Nonetheless, the cuts did not sit well with House Democrats, many of whom said a House budget that afforded no increases to higher education was insufficient.

"It is making college less accessible, less affordable for parents who work hard and want to give their kids an opportunity to live the American dream," said Minority Leader Jeff Harris, D-Columbia. "And in the 21st century, the ticket to the American dream is a college diploma, and by making this cut, it just makes that ticket to the American dream more difficult to get, more difficult to realize."

The UM System Board of Curators voted last fall for a 3.5 percent tuition increase but system officials said they had presumed they would receive equal funding to last year.

If the state follows through with the cuts, Nikki Krawitz, vice president for finance and administration, said they would first look to cut expenditures. She declined to specify how the system would react beyond cutting expenditures or if tuition increases more than 3.5 percent could be necessary.

"We would like to hope that when the House and Senate get together they will consider the importance of investing in higher education and the magnitude of cuts we've experienced," she said.

Rep. Ed Robb, R-Columbia, voted in favor of holding higher education's budget to last year's figures and joined the Columbia delegation in opposing the Senate panel's proposed cuts.

"What we're saying is that we have slightly different set of priorities, and (Gross) may give the social services programs a greater weight than the House members did," Robb said.

Rep. Alan Icet, R-St. Louis County, who is a leader in the House Budget Committee and Robb said they expected most, if not all, the cuts to be restored in negotiations between the bodies.

Higher education sustained several significant cuts and withholdings of appropriated money in recent years, a trend which both Columbia Democrats Sen.

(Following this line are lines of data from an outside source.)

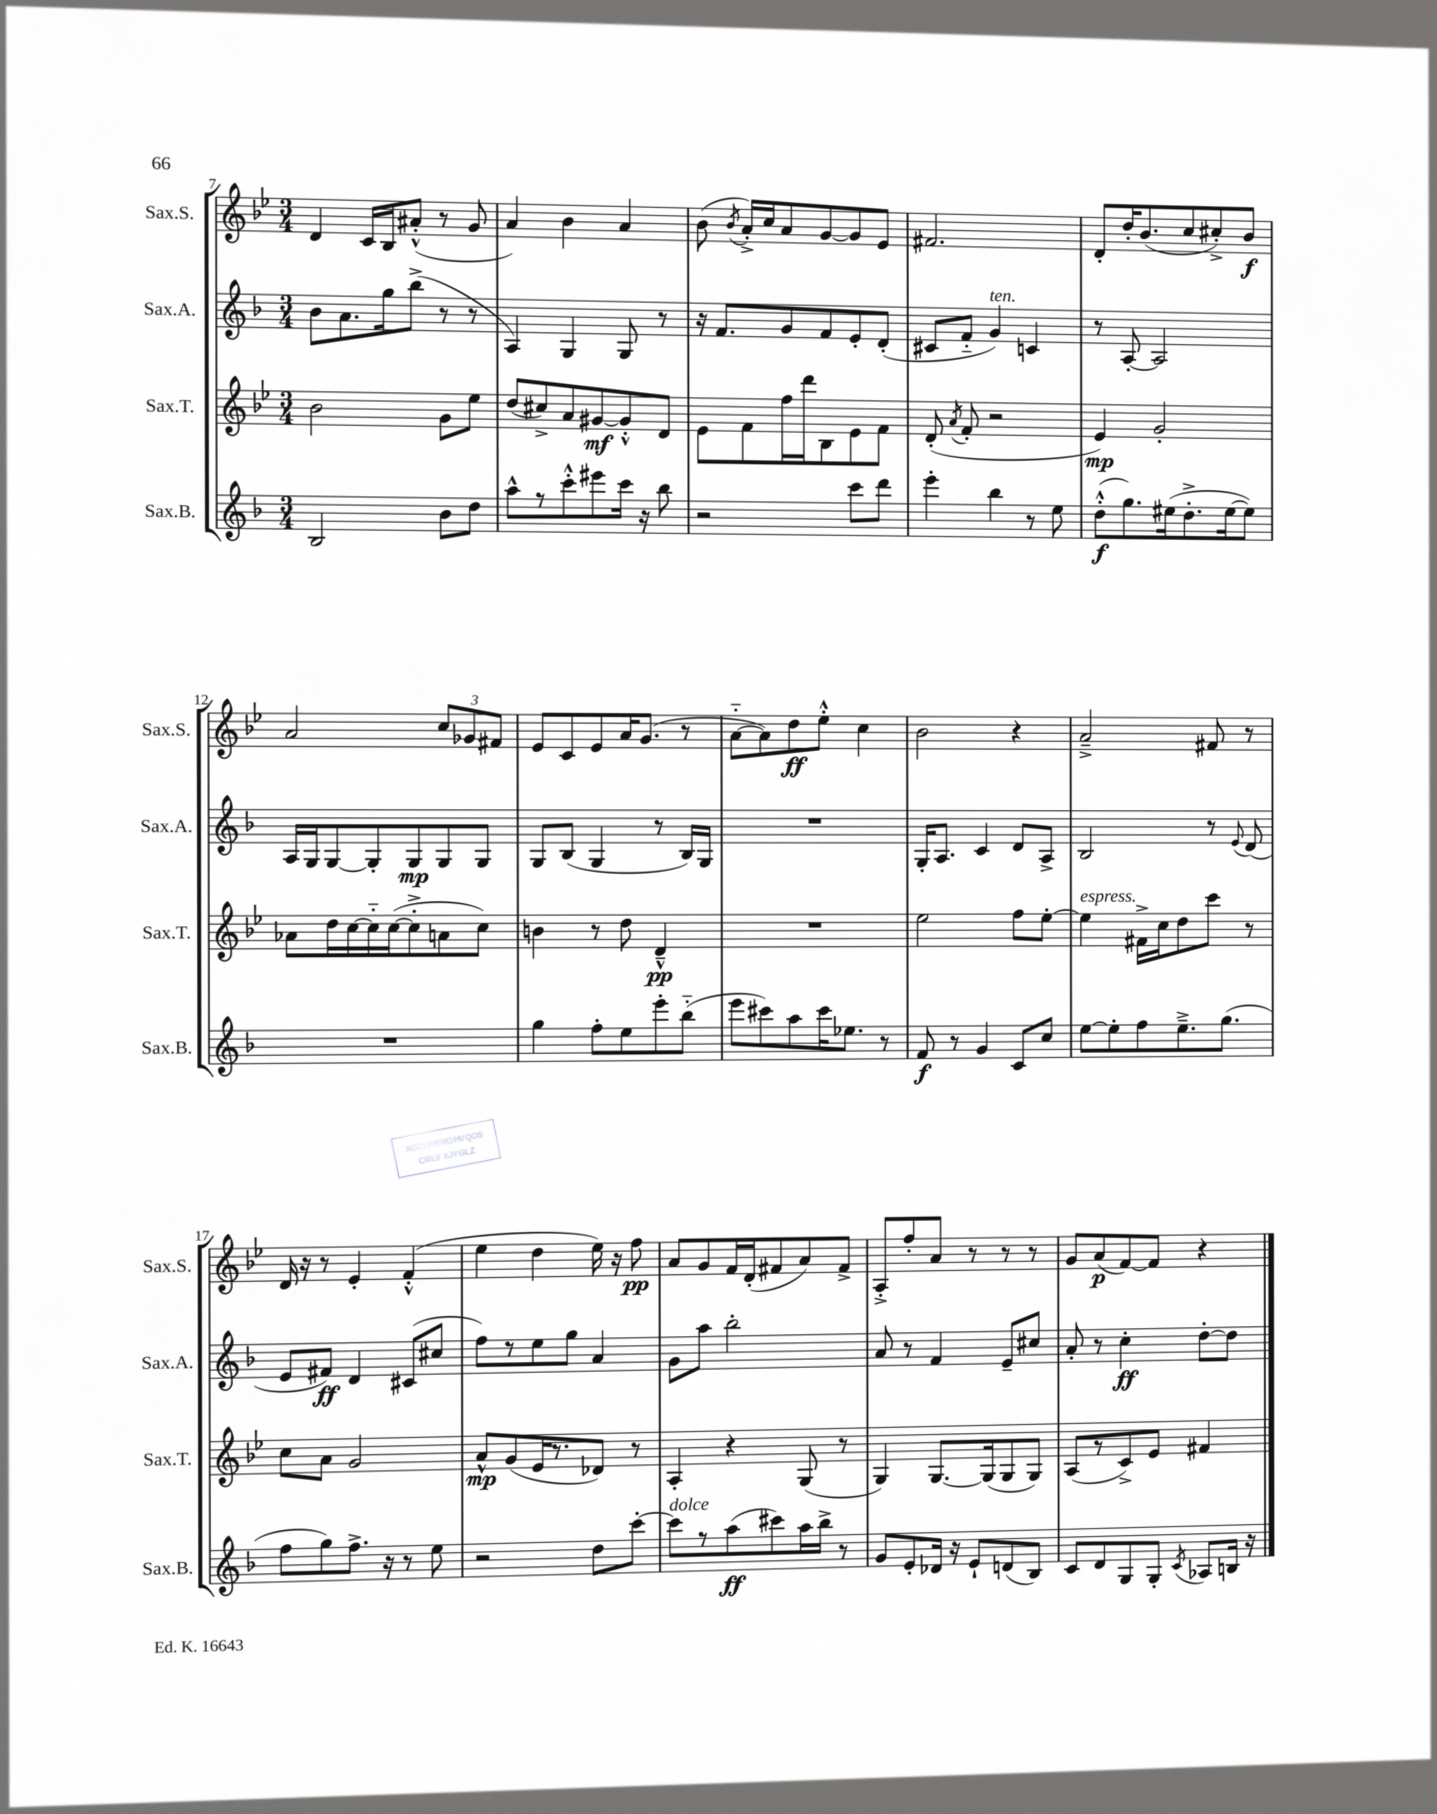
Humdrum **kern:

**kern	**dynam	**kern	**dynam	**kern	**dynam	**kern	**dynam
*part4	*part4	*part3	*part3	*part2	*part2	*part1	*part1
*staff4	*staff4	*staff3	*staff3	*staff2	*staff2	*staff1	*staff1
*I"Sax.B.	*	*I"Sax.T.	*	*I"Sax.A.	*	*I"Sax.S.	*
*I'Sax.B.	*	*I'Sax.T.	*	*I'Sax.A.	*	*I'Sax.S.	*
*clefG2	*	*clefG2	*	*clefG2	*	*clefG2	*
*k[b-]	*	*k[b-e-]	*	*k[b-]	*	*k[b-e-]	*
*M3/4	*	*M3/4	*	*M3/4	*	*M3/4	*
=7	=7	=7	=7	=7	=7	=7	=7
2B-/	.	2b-\	.	8b-\L	.	4d/	.
.	.	.	.	8.a\	.	.	.
.	.	.	.	.	.	16c/LL	.
.	.	.	.	16gg\k	.	16B-/J	.
.	.	.	.	(8bb-^\J	.	(8a#X'^^/J	.
8b-\L	.	8g\L	.	8r	.	8r	.
8dd\J	.	8ee-\J	.	8r	.	8g/	.
=8	=8	=8	=8	=8	=8	=8	=8
8aa^^\L	.	(8dd/L	.	4A/)	.	4a/)	.
8r	.	8cc#X^/)	.	.	.	.	.
8ccc'^^\	.	8a/	.	4G/	.	4b-\	.
8eee#X\	.	[8g#X/	mf	.	.	.	.
16ccc\Jk	.	8g#'^^/]	.	8G/	.	4a/	.
16r	.	.	.	.	.	.	.
8bb-\	.	8d/J	.	8r	.	.	.
=9	=9	=9	=9	=9	=9	=9	=9
2r	.	8e-\L	.	16r	.	(8b-\	.
.	.	.	.	8.f/L	.	.	.
.	.	.	.	.	.	8qb-/	.
.	.	8f\	.	.	.	16a'^/LL)	.
.	.	.	.	.	.	16cc/J	.
.	.	16ff\L	.	8g/	.	8a/	.
.	.	16ddd\J	.	.	.	.	.
.	.	8B-\	.	8f/	.	[8g/	.
8ccc\L	.	8e-\	.	8e'/	.	8g/]	.
8ddd\J	.	8f\J	.	(8d'/J	.	8e-/J	.
=10	=10	=10	=10	=10	=10	=10	=10
4eee'\	.	(8d'/	.	8c#X/L	.	2.f#X/	.
.	.	8qa/	.	.	.	.	.
.	.	8f'/	.	8f/J	.	.	.
!	!	!	!	!LO:TX:a:i:t=ten.	!	!	!
4bb-\	.	2r	.	4g/)	.	.	.
8r	.	.	.	4cn/	.	.	.
8ee\	.	.	.	.	.	.	.
=11	=11	=11	=11	=11	=11	=11	=11
(8dd'^^\L	f	4e-/)	mp	8r	.	8d'/L	.
8.gg\)	.	.	.	[8A'/	.	16dd'/K	.
.	.	.	.	.	.	(8.b-/	.
.	.	2g'/	.	2A/]	.	.	.
(16ee#X\k	.	.	.	.	.	.	.
8.dd'^\	.	.	.	.	.	8cc/	.
.	.	.	.	.	.	8cc#X'^/)	.
[16ee#\k	.	.	.	.	.	.	.
8ee#\J])	.	.	.	.	.	8b-/J	f
!!LO:LB:g=z
=12	=12	=12	=12	=12	=12	=12	=12
2.r	.	8a-X\L	.	16A/LL	.	2a/	.
.	.	.	.	16G/J	.	.	.
.	.	16dd\L	.	[8G/	.	.	.
.	.	[16cc\	.	.	.	.	.
.	.	16cc\]	.	8G'/]	.	.	.
.	.	([16cc\J	.	.	.	.	.
.	.	8cc'^\]	.	8G/	mp	.	.
.	.	8an\	.	8G/	.	12cc/L	.
.	.	.	.	.	.	12g-X/	.
.	.	8cc\J)	.	8G/J	.	.	.
.	.	.	.	.	.	12f#X/J	.
=13	=13	=13	=13	=13	=13	=13	=13
4gg\	.	4bn\	.	8G/L	.	8e-/L	.
.	.	.	.	(8B-/J	.	8c/	.
8ff'\L	.	8r	.	4G/	.	8e-/	.
8ee\	.	8dd\	.	.	.	16a/K	.
.	.	.	.	.	.	(8.g/J	.
8eee'\	.	4d~^^/	pp	8r	.	.	.
(8bb-\J	.	.	.	16B-/LL)	.	8r	.
.	.	.	.	16G/JJ	.	.	.
=14	=14	=14	=14	=14	=14	=14	=14
8eee\L	.	2.r	.	2.r	.	[8a\L	.
8ccc#X\)	.	.	.	.	.	8a\])	.
8aa\	.	.	.	.	.	8dd\	ff
16ccc#\K	.	.	.	.	.	8ee-'^^\J	.
8.ee-X\J	.	.	.	.	.	.	.
.	.	.	.	.	.	4cc\	.
8r	.	.	.	.	.	.	.
=15	=15	=15	=15	=15	=15	=15	=15
8f/	f	2ee-\	.	16G'/KL	.	2b-\	.
.	.	.	.	8.A/J	.	.	.
8r	.	.	.	.	.	.	.
4g/	.	.	.	4c/	.	.	.
8c/L	.	8ff\L	.	8d/L	.	4r	.
8cc/J	.	[8ee-'\J	.	8A^/J	.	.	.
=16	=16	=16	=16	=16	=16	=16	=16
!	!	!LO:TX:a:i:t=espress.	!	!	!	!	!
[8ee\L	.	4ee-\]	.	2B-/	.	2a~^/	.
8ee'\]	.	.	.	.	.	.	.
8ff\	.	16f#X^\LL	.	.	.	.	.
.	.	16cc\J	.	.	.	.	.
8.ee~^\	.	8dd\	.	.	.	.	.
.	.	8ccc\J	.	8r	.	8f#X/	.
(8.gg\J	.	.	.	.	.	.	.
.	.	.	.	8qqe/	.	.	.
.	.	8r	.	(8d/	.	8r	.
!!LO:LB:g=z
=17	=17	=17	=17	=17	=17	=17	=17
8ff\L	.	8cc\L	.	8e/L	.	16d/	.
.	.	.	.	.	.	16r	.
8gg\)	.	8a\J	.	8f#X/J)	ff	8r	.
8.ff^\J	.	2g/	.	4d/	.	4e-'/	.
16r	.	.	.	.	.	.	.
8r	.	.	.	(8c#X/L	.	(4f'^^/	.
8ee\	.	.	.	8cc#X/J	.	.	.
=18	=18	=18	=18	=18	=18	=18	=18
2r	.	8a^^/L	mp	8ff\L)	.	4ee-\	.
.	.	(8g/	.	8r	.	.	.
.	.	16e-/K	.	8ee\	.	4dd\	.
.	.	8.r	.	.	.	.	.
.	.	.	.	8gg\J	.	.	.
8dd\L	.	8d-X/J)	.	4a/	.	16ee-\)	.
.	.	.	.	.	.	16r	.
[8ccc'\J	.	8r	.	.	.	8ff\	pp
=19	=19	=19	=19	=19	=19	=19	=19
!LO:TX:a:i:t=dolce	!	!	!	!	!	!	!
8ccc\L]	.	4A'/	.	8g\L	.	8a/L	.
8r	.	.	.	8aa\J	.	8g/	.
(8aa\	ff	4r	.	2bb-'\	.	16f/L	.
.	.	.	.	.	.	(16d'/J	.
8ccc#X\)	.	.	.	.	.	8f#X/	.
16aa\L	.	(8G/	.	.	.	8a/)	.
16bb-^\JJ	.	.	.	.	.	.	.
8r	.	8r	.	.	.	8f#^/J	.
=20	=20	=20	=20	=20	=20	=20	=20
8g/L	.	4G/)	.	8a/	.	8A'^/L	.
8e'/	.	.	.	8r	.	8ff'/	.
16d-X/Jk	.	[8.G/L	.	4f/	.	8a/J	.
16r	.	.	.	.	.	.	.
8e`/L	.	.	.	.	.	8r	.
.	.	(16G/k]	.	.	.	.	.
(8dn/	.	8G/	.	8e~/L	.	8r	.
8B-/J)	.	8G/J)	.	8cc#X/J	.	8r	.
=21	=21	=21	=21	=21	=21	=21	=21
8c/L	.	(8A/L	.	8a'/	.	8g/L	.
8d/	.	8r	.	8r	.	(8a/	p
8G/	.	8c^/)	.	4cc'\	ff	[8f/)	.
8G'/J	.	8e-/J	.	.	.	8f/J]	.
8qc/	.	.	.	.	.	.	.
8A-X/L	.	4f#X/	.	[8dd'\L	.	4r	.
16Bn/Jk	.	.	.	8dd\J]	.	.	.
16r	.	.	.	.	.	.	.
==	==	==	==	==	==	==	==
*-	*-	*-	*-	*-	*-	*-	*-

Chuck Graham and Rep. Judy Baker said was disturbing.

"The University of Missouri System has a unique mission to be public, accessible higher education," she said. "And that mission is at stake when tuition increases so much that they can't pay for it."

Sen. Pat Dougherty, D-St. Louis County, said the money freed from the cut was used to reduce the magnitude of the cuts to social services.

The committee adopted Dougherty's proposal to create a graduated premium plan for the MC+ plan, which would force higher income participants to pay higher premiums. The program provides health insurance for the children in families earning up to the three times the federal poverty level. Dougherty said adopting the graduated premium plan could keep 15,000 children on the plan. The Department of Social Services estimated the House's version, which did not temper premiums by income level, would result in 23,000 children dropping the program.

House Budget Chairman Brad Lager, R-Maryville, said he knew the Senate would be doing much of its own budgeting.

"We had a lot of discussion and debate in the House, and the House chose to prioritize and work very hard to hold higher education whole," he said.

Gross said the Senate would begin discussing the budget on the floor Tuesday. The House and Senate must agree to a budget by May 6.

In other action, the Senate gave initial approval to a measure tighten the penalties for drunken driving and gave final approval to a bill allowing the parents of minors who have an abortion without their consent to sue the people who aided the minor.